The planets also, directly and indirectly, influence the flow of water on earth, while elements such as humus are fundamental for the fertility of soil. Then we can convey the cosmic bond to the earth through the formulation and use of preparations.
The best known of these is probably the Horn Manure, or Preparation 500, which should be made on a particular night of the year. Cow horns are filled with manure (from animals that are not chemically fed and treated). After a period of maturation underground, a few grams of this compost must be dissolved in water and stirred based on the principles of dynamization; then you can spray the preparation on the soil.
As our farmers observed, “despite the effectiveness of this method, only a few of these practices, like the use of certain substances as fertilizers and crop rotation, are supported by research.” For the most part, biodynamic applications have not yet been corroborated by scientific evidence and, for this reason, conventional producers often criticize the approach for lacking objective foundations.
We spoke with Alessandro Piccolo, a professor of agricultural chemistry at the Department of Soil, Plant, Environment and Animal Production at the University of Naples Federico II, who conducted studies on biodynamic practices including an examination of the properties of Preparation 500.
“We conducted a study which provided, for the first time, a scientific characterization of this essential product in biodynamic agriculture,” said Piccolo. “Our results show that biodynamic products appear to be enriched with biolabile components and, therefore, potentially conducive for plant growth stimulation.”
He explained that the anaerobic conditions in which the manure is composted, after having been put in the horn and sealed, favor a limited degradation and transformation of lignin compared to aerobic composts, which have an exuberance of bacterial and fungal transformation. In substance, the content of lignin in the Preparation 500 compost is larger than that normally found in aerobic composts.
“This means that the polyphenolic component of Preparation 500 is on average higher than that of a conventional compost,” Piccolo pointed out, specifying that polyphenolic compounds power plant biostimulation. On this basis, by supplying compost from Preparation 500 to plants, greater biostimulation should be achieved, which therefore means a greater effect of the compost on both the microbial microflora of the rhizosphere and the root system, thus a greater stimulation of the plant physiology and biochemistry. “Then, in general, this greater stimulation due to the polyphenols of the Preparation 500, which has been subjected to less aerobiosis, favors both the microbial exuberance of the rhizosphere and the increase in plant growth,” he noted.

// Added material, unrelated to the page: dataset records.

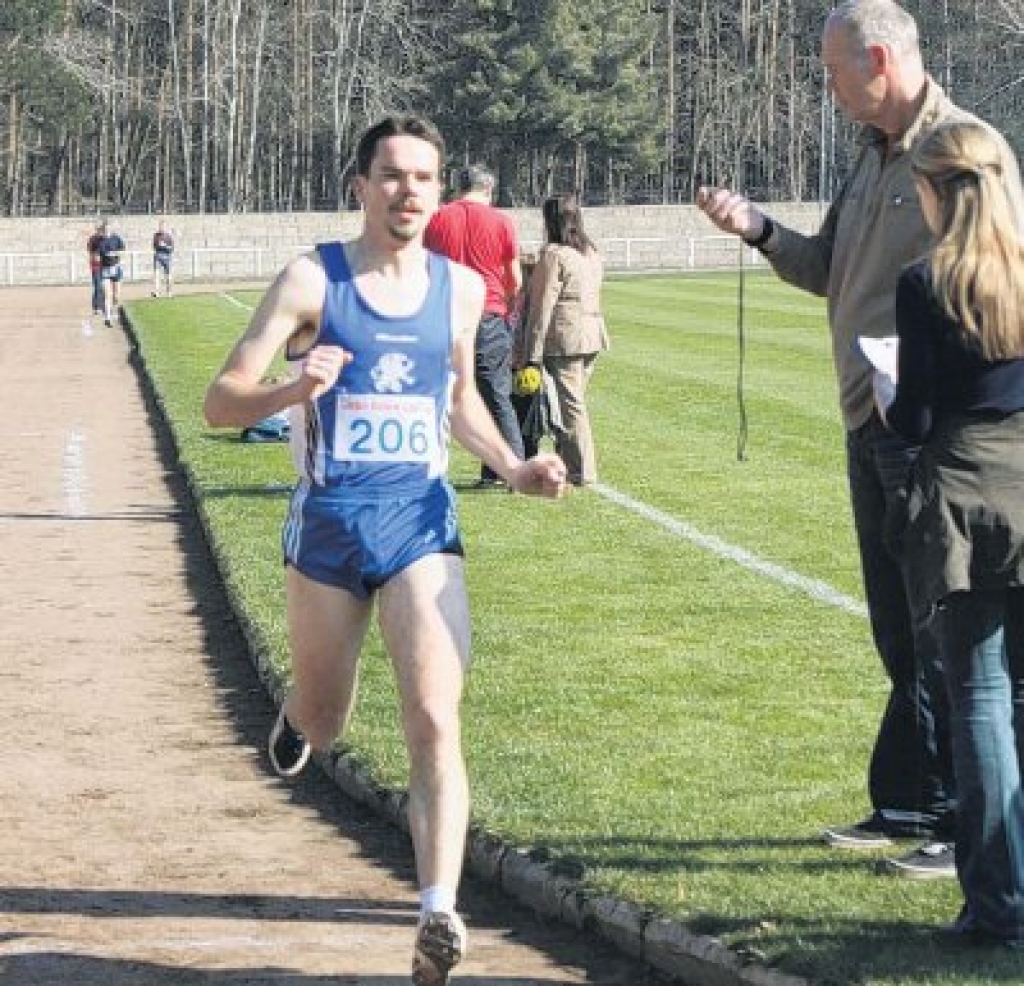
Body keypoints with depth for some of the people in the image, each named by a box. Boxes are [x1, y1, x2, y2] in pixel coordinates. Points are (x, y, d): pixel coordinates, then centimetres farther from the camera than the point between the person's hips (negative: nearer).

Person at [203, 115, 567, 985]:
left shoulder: (461, 287, 6)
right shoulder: (313, 280, -6)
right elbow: (221, 402, -9)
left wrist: (512, 467, 8)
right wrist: (293, 390, -29)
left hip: (423, 525, 1)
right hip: (328, 525, -1)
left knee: (435, 722, -16)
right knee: (325, 724, 15)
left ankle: (439, 916, -20)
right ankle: (297, 714, 54)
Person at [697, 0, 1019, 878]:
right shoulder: (874, 154, 15)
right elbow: (829, 270, 22)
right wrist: (759, 230, 8)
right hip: (871, 425, 9)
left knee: (943, 637, -5)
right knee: (898, 632, 16)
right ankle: (907, 805, 25)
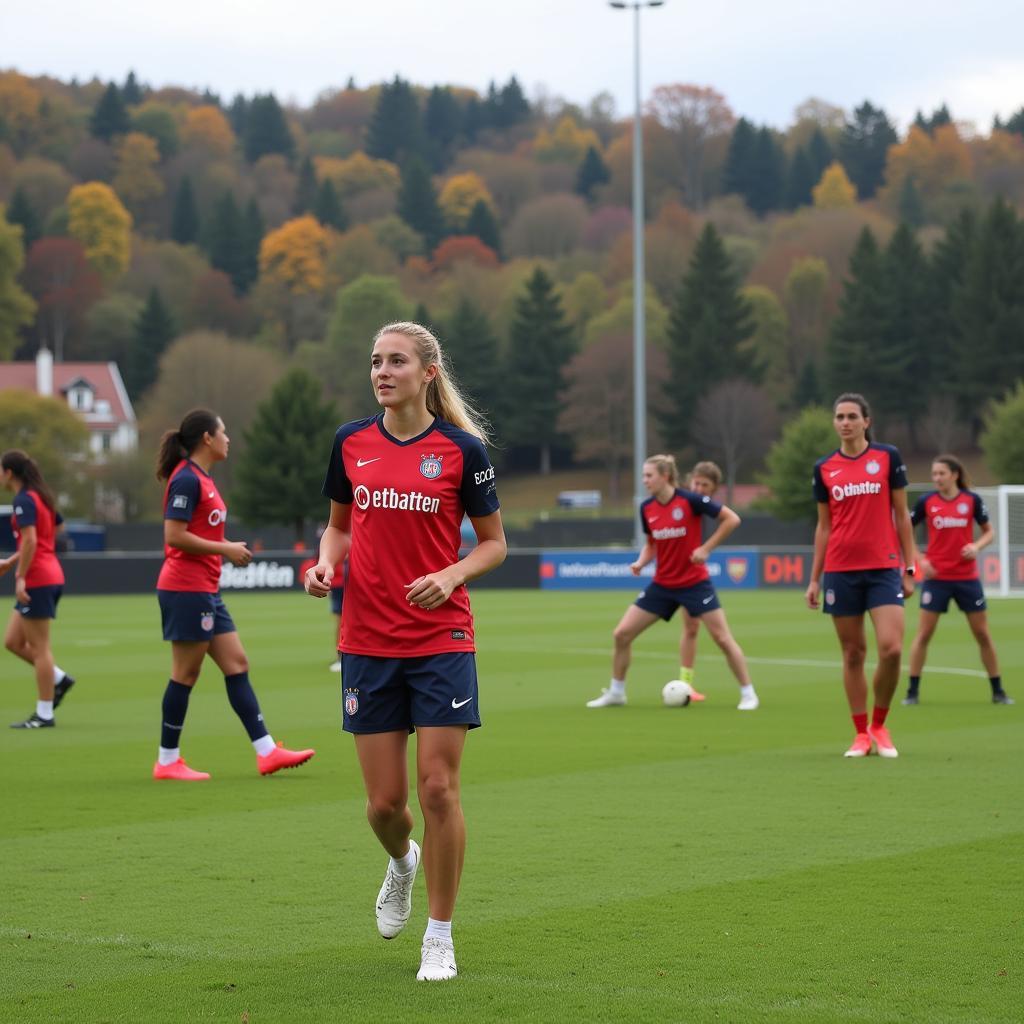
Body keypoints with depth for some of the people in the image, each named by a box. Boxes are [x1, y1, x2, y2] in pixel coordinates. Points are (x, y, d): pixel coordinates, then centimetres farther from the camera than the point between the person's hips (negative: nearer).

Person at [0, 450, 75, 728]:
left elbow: (30, 540, -24)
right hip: (52, 576, 9)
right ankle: (58, 679, 12)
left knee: (39, 647, -3)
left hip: (37, 580, -9)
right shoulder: (42, 497, 15)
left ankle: (44, 714, 1)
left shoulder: (24, 500, -14)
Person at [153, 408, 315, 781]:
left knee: (237, 665, 7)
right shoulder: (187, 480, -14)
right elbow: (174, 536, -21)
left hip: (206, 591, 10)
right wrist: (225, 549, -15)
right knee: (186, 674, -3)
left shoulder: (203, 480, 15)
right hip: (186, 589, -10)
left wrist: (228, 548, 8)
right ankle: (167, 761, 5)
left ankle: (266, 751, 8)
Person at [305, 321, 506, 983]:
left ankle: (440, 936, 9)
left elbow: (494, 542, 4)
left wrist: (453, 575, -15)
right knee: (384, 800, 3)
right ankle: (403, 862, 40)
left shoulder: (462, 449, -4)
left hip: (442, 641, -3)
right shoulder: (351, 443, 5)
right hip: (367, 644, 3)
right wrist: (327, 562, -3)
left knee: (438, 789, -6)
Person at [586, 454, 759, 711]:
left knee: (722, 638, -6)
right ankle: (616, 692, 17)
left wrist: (706, 548, -15)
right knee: (621, 634, 0)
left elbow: (732, 519, -11)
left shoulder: (690, 500, -16)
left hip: (694, 582, -5)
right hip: (662, 584, 5)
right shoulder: (646, 508, 0)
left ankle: (748, 693, 8)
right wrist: (641, 562, -5)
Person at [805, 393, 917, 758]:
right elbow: (823, 526, 12)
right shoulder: (824, 468, 7)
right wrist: (814, 579, 9)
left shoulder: (887, 457, 1)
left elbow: (901, 515, 4)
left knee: (891, 649, -14)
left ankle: (879, 726, 6)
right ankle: (861, 734, 13)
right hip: (841, 571, 2)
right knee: (853, 653, 4)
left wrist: (909, 568, 0)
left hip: (883, 567, -2)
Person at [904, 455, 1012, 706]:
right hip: (936, 577, -1)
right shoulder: (926, 501, -3)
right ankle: (913, 691, 4)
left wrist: (976, 546, -14)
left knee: (982, 634, 5)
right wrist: (919, 559, -8)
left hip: (967, 577, 1)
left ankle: (998, 691, 15)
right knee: (924, 634, -3)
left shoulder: (972, 500, -2)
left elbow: (989, 532, 7)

“Biodynamics will go forward only if we support objectively scientific research on these products,” the researcher added. That is why his suggestion to biodynamic producers is to seek contact with scientific institutions to better understand the molecular composition of products and their action on plants. “Otherwise, biodynamics will remain a trend and its benefits are likely to be lost, while there is still much to be discovered,” Piccolo concluded.
Our biodynamic producer thinks so too, as over the years he has seen the benefits from this approach on his farm.
Among three-year-old plants of Intosso, he sowed various other types of crops according to the practice of crop rotation. “As you can see, the olive trees are thriving and healthy,” D’Addario observed, showing me young and lush olive trees under whose shade a flourishing meadow of field beans, mustard and oats grows. “I planted legumes, grasses and cruciferous plants because they enriche the soil with different substances which are useful for the olive trees,” he explained. “We put life back at the center.”